You will be feeling less mobile so take easy. Be aware of your body and stop if you feel any discomfort or pain. Concentrate on a few exercises such as:

Plie – this is a ballet term which involves essentially doing a wide squat. Place your feet slightly wider than shoulder with, and gently lower your hips as far as comfortable, and then straighten. Keep your back straight and hold onto something for balance if necessary.

Lying leg raises – lie on your side with the leg under you bent. Straighten the leg on top and raise it carefully up and down. You should feel the burn in your hip, thighs, and glutes. Place a soft yoga mat or pillow under your stomach to make yourself more comfortable.

Gentle abdominal exercise – this is best if you’ve already been doing it throughout the course of your pregnancy. You can do anything gentle, and even plank, but stop if you feel uncomfortable.

Walking – get outside and walk! It’s one of the best ways to get exercise at this point, plus you’re essentially carrying a weighted backpack. Walk with friends, family, a podcast, or just to the sounds of the world passing. It’s a good opportunity to relax and be with yourself.

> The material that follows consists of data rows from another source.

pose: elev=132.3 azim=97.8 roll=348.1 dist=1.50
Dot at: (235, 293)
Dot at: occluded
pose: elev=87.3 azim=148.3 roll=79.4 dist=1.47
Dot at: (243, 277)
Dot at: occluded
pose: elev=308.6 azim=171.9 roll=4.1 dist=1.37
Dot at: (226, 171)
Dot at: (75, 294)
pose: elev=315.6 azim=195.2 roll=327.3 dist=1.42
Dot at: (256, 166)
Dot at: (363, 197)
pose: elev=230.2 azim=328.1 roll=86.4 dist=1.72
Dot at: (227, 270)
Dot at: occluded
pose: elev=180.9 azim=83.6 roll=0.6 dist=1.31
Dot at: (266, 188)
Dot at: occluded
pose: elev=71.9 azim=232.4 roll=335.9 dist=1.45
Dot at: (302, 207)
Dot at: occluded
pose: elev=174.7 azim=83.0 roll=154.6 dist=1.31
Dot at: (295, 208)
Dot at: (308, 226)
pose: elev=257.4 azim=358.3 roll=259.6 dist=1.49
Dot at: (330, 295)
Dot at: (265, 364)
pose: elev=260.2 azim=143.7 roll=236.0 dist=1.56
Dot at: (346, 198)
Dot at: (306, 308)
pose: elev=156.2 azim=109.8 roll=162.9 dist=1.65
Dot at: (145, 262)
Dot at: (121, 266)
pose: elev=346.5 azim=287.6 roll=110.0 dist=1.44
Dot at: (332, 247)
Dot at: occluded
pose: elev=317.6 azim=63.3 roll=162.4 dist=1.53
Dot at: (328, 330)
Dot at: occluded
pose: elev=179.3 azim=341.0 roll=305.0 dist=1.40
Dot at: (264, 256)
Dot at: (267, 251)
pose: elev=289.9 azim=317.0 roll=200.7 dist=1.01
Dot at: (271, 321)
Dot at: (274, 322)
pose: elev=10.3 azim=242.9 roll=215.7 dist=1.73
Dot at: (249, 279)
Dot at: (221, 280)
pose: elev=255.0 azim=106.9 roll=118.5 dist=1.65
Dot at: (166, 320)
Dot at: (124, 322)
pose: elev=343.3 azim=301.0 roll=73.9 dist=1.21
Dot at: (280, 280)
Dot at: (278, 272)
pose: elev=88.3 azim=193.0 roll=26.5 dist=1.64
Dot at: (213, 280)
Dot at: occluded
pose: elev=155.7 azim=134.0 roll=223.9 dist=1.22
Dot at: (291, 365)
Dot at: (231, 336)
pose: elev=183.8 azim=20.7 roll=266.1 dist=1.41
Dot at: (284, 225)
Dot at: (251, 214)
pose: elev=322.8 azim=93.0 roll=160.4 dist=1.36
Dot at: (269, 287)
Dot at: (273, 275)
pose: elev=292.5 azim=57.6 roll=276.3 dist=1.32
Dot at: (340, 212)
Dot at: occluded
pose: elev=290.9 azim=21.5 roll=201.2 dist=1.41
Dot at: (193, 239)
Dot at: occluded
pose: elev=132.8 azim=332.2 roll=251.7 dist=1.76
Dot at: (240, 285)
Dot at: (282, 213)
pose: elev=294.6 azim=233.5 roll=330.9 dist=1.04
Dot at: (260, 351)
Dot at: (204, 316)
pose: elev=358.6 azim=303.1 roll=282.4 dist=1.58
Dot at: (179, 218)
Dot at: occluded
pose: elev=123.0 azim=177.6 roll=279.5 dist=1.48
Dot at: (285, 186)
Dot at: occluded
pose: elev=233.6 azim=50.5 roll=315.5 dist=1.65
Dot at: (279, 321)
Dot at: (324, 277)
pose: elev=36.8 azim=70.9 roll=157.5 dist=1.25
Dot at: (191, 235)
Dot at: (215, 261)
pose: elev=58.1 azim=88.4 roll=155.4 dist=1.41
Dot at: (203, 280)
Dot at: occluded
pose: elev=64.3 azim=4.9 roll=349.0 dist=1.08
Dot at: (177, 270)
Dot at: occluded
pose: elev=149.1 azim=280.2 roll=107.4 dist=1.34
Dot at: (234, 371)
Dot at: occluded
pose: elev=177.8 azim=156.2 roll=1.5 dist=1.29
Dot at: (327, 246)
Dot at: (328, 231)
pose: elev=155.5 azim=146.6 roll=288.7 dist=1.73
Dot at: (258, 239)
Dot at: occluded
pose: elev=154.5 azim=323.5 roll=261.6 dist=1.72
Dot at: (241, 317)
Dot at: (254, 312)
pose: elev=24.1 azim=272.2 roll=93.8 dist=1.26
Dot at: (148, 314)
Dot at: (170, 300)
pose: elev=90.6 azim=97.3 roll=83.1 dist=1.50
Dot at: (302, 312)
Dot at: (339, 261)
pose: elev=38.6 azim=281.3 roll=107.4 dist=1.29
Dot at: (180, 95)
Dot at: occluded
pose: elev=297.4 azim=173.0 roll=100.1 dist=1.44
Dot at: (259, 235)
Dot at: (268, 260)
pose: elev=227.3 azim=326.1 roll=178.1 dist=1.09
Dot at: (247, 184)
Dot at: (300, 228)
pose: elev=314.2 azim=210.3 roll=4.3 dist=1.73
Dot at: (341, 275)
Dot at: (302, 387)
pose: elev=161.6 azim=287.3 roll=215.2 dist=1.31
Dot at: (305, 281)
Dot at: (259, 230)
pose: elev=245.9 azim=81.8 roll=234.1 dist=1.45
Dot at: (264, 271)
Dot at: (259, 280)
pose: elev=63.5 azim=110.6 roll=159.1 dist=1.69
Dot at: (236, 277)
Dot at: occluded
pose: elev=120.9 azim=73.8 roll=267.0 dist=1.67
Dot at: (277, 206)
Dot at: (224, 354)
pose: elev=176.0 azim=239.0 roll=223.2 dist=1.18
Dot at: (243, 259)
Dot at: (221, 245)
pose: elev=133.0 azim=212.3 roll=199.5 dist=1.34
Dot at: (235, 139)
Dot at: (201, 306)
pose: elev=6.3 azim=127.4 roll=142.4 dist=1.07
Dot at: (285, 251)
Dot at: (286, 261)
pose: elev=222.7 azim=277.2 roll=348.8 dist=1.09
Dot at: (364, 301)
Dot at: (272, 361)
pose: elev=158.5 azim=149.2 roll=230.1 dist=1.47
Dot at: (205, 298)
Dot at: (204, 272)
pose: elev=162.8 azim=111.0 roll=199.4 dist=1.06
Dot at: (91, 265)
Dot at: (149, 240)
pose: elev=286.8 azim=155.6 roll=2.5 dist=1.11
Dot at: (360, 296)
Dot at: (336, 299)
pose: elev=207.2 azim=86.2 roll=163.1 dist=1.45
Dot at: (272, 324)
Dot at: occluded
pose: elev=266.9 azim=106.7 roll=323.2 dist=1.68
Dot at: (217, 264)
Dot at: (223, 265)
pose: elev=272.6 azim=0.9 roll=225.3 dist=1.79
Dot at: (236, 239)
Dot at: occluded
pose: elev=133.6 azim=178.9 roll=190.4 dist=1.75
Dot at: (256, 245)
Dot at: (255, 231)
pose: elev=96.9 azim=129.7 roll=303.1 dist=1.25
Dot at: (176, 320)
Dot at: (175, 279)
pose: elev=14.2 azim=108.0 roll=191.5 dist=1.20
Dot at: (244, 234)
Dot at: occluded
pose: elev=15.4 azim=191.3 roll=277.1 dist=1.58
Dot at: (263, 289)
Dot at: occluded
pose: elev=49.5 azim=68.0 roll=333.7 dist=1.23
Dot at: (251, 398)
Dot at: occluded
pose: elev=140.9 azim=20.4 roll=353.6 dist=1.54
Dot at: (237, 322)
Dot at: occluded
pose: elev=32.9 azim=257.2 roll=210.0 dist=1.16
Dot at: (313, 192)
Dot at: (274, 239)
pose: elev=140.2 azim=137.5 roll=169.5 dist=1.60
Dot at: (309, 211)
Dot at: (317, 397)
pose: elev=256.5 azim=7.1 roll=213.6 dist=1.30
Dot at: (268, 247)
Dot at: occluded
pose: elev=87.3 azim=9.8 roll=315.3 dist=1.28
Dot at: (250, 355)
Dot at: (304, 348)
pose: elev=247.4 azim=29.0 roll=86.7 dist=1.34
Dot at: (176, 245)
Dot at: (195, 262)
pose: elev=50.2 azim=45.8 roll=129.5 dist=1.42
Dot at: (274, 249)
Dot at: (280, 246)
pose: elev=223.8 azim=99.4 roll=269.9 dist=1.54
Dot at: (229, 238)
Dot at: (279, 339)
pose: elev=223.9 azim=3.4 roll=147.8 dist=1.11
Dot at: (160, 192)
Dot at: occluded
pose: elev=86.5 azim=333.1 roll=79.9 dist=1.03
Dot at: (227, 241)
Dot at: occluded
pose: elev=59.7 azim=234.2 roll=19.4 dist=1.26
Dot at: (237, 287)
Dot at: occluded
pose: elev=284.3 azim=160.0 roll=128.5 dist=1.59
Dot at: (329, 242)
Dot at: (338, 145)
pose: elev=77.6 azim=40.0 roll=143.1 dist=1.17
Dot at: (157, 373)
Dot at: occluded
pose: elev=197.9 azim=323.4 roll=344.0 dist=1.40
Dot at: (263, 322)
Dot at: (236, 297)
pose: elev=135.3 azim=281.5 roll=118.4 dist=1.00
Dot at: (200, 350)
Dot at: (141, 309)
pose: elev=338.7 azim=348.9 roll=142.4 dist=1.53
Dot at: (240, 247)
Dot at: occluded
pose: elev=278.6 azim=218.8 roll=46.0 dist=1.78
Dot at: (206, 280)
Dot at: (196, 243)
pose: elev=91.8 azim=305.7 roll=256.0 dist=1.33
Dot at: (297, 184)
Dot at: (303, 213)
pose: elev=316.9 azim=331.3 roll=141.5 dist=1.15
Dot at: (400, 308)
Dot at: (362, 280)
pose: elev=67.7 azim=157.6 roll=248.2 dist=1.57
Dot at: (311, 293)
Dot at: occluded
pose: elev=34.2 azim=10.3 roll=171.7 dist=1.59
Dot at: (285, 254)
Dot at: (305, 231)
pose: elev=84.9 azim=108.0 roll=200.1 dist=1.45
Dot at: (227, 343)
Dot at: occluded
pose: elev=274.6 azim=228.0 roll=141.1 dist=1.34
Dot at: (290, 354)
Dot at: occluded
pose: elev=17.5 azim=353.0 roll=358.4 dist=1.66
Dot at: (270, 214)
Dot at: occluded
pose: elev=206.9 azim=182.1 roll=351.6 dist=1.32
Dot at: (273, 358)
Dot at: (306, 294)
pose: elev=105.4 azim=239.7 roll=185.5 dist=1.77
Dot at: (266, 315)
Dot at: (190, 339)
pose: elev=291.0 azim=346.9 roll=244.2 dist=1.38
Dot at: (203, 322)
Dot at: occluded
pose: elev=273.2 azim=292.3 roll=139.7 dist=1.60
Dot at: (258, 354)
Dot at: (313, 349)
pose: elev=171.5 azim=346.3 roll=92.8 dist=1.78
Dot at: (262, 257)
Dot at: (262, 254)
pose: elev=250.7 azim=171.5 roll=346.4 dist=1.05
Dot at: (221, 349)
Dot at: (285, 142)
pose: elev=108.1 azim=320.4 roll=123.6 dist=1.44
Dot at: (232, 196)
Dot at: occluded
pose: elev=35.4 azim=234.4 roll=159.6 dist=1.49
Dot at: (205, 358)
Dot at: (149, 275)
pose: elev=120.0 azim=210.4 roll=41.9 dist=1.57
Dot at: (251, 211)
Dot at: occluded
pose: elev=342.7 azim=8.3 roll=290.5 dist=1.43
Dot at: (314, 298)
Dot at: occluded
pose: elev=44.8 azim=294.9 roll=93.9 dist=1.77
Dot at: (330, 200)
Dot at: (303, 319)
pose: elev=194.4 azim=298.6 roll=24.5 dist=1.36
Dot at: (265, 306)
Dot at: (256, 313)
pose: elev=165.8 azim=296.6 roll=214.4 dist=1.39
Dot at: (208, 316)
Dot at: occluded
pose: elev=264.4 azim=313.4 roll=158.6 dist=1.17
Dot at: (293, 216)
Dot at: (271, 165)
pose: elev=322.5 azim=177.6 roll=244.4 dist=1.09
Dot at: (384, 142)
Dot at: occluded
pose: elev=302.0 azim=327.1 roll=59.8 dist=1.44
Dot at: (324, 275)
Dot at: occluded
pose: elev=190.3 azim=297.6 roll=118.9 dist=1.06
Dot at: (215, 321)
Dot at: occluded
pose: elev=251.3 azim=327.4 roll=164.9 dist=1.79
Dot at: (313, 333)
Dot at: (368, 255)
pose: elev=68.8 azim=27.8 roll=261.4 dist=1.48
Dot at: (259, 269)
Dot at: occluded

Don’t Forget To Exercise Safely

A few essential things to remember:

  • Always consult your doctor and Health Professionals before doing an exercise program
  • If you are new to exercise start slowly
  • Don’t do too much!
  • Make sure you don’t get too hot
  • Always warm up and cool down
  • Listen to your body at all times
  • Don’t lie on your back for too long
  • Avoid full sit-ups, double leg lifts, jumping, bouncing, sudden changes in direction and jerky movements
  • Make sure you drink plenty of water
  • Make sure you eat to keep up your energy


If you continue to exercise throughout your pregnancy, you’ll likely find it easier to give birth, and find it easier to return to your pre-pregnancy weight. It’s a win-win!